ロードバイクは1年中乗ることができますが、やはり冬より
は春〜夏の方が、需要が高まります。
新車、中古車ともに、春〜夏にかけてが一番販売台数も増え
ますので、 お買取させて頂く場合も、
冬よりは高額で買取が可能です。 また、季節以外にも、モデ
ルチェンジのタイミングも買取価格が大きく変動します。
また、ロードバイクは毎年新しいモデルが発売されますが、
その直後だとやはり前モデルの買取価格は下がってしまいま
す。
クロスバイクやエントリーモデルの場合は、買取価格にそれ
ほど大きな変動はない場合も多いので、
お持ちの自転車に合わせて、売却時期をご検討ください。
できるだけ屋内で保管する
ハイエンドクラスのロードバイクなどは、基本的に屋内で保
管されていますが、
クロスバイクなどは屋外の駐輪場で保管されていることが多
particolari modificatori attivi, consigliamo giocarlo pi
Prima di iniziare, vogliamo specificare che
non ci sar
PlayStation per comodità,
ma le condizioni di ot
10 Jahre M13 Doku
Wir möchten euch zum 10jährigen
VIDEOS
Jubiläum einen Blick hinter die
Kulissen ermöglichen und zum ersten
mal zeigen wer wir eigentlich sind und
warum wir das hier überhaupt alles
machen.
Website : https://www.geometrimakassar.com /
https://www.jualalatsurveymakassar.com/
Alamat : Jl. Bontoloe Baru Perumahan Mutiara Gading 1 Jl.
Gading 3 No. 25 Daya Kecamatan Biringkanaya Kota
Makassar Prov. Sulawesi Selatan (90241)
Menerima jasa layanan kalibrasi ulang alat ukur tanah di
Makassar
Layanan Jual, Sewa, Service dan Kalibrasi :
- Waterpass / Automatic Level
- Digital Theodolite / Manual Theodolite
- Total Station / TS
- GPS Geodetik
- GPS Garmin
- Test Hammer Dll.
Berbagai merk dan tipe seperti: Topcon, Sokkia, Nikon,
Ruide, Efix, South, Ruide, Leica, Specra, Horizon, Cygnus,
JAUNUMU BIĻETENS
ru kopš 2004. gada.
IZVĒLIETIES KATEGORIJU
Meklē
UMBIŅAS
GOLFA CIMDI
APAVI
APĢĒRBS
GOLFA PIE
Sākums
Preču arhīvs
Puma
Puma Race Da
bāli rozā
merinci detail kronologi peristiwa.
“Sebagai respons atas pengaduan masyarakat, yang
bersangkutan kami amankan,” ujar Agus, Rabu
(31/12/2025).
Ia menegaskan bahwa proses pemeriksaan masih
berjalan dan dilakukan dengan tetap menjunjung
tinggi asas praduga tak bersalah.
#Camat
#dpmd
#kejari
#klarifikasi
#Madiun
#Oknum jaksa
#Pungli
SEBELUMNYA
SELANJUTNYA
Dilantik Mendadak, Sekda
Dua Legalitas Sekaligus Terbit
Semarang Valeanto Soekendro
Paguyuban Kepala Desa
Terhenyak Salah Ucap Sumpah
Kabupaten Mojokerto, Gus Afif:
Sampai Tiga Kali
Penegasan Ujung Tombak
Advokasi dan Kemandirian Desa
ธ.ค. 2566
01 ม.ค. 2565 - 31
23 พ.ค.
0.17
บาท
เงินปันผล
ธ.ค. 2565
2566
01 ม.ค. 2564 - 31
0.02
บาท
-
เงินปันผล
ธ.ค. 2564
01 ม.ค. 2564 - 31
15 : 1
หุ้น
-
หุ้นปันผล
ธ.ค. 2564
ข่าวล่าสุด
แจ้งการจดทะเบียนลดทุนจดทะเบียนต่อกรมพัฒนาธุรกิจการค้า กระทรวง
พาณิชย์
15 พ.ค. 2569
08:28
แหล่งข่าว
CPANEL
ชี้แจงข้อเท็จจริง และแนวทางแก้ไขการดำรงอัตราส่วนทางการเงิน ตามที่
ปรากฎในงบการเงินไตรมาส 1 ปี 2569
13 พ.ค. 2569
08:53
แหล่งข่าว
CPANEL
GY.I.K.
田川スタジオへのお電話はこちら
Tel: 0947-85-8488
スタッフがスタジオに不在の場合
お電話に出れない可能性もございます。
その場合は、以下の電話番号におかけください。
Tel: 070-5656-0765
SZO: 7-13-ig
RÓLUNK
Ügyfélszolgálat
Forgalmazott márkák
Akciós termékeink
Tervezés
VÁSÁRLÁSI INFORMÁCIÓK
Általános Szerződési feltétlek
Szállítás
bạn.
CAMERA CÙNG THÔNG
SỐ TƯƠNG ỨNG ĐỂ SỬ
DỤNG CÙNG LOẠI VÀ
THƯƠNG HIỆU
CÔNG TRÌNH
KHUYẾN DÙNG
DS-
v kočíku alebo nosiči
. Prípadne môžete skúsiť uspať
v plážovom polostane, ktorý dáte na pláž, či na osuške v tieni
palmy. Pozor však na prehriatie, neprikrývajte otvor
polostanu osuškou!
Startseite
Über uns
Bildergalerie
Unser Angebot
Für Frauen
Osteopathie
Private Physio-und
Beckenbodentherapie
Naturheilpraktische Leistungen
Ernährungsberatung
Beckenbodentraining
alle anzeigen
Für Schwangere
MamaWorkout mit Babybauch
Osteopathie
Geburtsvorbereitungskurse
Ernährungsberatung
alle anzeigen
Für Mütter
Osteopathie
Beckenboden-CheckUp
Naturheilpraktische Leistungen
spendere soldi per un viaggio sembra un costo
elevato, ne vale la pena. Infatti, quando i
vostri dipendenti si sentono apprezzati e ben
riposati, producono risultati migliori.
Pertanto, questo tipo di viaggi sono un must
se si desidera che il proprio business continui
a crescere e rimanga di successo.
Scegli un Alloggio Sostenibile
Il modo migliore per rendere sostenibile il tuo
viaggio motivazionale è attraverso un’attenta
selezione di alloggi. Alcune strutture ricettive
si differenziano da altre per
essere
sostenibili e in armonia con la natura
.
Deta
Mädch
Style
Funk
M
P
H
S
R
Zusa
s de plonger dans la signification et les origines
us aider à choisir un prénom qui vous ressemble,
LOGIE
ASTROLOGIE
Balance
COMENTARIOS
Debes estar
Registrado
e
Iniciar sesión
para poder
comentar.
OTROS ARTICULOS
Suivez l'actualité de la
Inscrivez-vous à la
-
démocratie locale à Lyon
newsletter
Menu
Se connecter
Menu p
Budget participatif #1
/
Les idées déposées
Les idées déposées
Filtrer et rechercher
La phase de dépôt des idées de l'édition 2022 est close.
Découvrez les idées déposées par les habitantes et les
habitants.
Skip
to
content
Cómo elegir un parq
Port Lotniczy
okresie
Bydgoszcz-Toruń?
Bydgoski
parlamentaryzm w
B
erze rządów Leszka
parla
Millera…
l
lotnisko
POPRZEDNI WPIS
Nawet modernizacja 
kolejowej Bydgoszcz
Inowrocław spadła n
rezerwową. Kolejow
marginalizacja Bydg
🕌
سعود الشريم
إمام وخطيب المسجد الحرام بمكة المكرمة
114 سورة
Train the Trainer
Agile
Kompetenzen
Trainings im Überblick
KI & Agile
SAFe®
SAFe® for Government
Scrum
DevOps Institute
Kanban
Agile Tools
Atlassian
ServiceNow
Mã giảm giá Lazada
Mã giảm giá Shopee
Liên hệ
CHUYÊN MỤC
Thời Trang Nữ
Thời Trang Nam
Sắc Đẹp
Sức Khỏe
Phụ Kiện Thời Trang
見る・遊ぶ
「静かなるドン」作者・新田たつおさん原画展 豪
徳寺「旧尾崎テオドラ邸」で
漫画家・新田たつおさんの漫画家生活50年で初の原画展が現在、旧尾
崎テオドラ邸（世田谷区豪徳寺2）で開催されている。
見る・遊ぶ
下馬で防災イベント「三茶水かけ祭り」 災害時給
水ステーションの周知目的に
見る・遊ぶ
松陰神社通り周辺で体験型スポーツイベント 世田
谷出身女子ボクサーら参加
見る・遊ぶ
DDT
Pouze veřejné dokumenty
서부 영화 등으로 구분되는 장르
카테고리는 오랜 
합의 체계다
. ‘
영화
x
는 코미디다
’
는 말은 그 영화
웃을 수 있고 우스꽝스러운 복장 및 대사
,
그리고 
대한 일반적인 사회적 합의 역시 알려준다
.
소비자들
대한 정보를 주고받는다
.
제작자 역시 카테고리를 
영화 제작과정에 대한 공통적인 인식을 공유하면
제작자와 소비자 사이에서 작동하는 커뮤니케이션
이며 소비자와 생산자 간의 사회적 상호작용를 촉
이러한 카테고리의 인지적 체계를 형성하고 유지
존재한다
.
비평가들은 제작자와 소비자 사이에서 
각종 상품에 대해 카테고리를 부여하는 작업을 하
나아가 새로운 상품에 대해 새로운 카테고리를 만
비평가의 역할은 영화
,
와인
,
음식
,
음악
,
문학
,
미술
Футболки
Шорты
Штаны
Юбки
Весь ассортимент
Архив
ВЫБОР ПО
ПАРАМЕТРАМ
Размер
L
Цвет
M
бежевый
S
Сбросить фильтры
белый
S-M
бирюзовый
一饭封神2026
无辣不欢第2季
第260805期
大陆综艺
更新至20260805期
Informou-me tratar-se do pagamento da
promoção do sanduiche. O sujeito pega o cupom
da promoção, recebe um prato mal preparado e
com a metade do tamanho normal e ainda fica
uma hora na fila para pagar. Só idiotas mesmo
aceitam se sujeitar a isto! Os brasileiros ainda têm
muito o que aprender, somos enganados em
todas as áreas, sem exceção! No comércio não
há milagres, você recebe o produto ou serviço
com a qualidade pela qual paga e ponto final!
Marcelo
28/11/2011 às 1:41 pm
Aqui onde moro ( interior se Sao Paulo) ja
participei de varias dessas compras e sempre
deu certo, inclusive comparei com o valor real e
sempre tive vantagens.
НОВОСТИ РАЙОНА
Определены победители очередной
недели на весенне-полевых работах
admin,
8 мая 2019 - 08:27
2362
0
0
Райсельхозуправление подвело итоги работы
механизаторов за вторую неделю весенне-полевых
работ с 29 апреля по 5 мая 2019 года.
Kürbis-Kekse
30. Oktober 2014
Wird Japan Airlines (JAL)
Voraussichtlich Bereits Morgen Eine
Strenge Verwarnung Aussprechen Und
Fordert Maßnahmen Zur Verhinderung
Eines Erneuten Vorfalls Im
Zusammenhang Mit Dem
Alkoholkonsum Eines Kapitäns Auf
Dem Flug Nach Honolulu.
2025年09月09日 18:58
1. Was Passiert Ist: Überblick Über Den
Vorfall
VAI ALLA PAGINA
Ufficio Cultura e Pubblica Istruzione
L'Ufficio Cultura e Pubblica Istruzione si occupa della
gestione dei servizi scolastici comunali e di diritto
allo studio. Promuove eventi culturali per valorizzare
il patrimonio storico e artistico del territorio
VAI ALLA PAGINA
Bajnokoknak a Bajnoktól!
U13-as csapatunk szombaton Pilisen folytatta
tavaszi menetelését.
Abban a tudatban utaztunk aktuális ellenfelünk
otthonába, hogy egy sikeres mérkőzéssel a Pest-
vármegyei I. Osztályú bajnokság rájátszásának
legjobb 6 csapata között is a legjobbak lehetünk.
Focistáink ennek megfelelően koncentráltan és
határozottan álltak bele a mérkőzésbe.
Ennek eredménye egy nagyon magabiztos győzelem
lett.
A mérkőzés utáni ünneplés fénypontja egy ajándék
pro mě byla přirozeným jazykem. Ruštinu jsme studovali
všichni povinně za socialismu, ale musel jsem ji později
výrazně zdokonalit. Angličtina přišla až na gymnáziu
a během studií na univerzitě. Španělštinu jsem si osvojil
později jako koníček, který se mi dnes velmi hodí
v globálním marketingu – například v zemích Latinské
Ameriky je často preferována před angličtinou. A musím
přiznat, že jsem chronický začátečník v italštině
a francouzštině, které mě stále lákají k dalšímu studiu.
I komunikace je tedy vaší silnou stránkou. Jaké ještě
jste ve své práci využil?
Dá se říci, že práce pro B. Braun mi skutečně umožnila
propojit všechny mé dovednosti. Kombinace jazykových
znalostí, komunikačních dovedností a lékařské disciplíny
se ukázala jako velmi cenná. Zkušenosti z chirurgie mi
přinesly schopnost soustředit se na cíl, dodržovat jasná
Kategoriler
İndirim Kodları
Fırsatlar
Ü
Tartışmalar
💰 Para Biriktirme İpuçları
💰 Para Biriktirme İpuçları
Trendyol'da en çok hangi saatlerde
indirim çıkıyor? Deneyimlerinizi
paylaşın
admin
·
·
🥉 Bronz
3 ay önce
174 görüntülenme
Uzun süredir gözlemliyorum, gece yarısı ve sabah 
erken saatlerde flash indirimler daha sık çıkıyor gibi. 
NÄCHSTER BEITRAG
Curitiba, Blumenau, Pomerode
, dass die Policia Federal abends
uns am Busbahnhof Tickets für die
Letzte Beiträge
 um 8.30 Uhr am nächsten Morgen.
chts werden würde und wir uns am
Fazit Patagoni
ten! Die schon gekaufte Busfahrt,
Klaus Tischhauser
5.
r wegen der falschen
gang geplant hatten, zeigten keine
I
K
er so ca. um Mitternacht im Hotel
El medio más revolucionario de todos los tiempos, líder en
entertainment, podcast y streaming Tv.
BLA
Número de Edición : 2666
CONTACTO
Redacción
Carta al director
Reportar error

_TASK PROMPT_. Retype, exactly and in full, the lines above from the one containing "přinesly schopnost soustředit" through the one containing "Número de Edición : 2666".

_YOUR SOLUTION_.
přinesly schopnost soustředit se na cíl, dodržovat jasná
Kategoriler
İndirim Kodları
Fırsatlar
Ü
Tartışmalar
💰 Para Biriktirme İpuçları
💰 Para Biriktirme İpuçları
Trendyol'da en çok hangi saatlerde
indirim çıkıyor? Deneyimlerinizi
paylaşın
admin
·
·
🥉 Bronz
3 ay önce
174 görüntülenme
Uzun süredir gözlemliyorum, gece yarısı ve sabah 
erken saatlerde flash indirimler daha sık çıkıyor gibi. 
NÄCHSTER BEITRAG
Curitiba, Blumenau, Pomerode
, dass die Policia Federal abends
uns am Busbahnhof Tickets für die
Letzte Beiträge
 um 8.30 Uhr am nächsten Morgen.
chts werden würde und wir uns am
Fazit Patagoni
ten! Die schon gekaufte Busfahrt,
Klaus Tischhauser
5.
r wegen der falschen
gang geplant hatten, zeigten keine
I
K
er so ca. um Mitternacht im Hotel
El medio más revolucionario de todos los tiempos, líder en
entertainment, podcast y streaming Tv.
BLA
Número de Edición : 2666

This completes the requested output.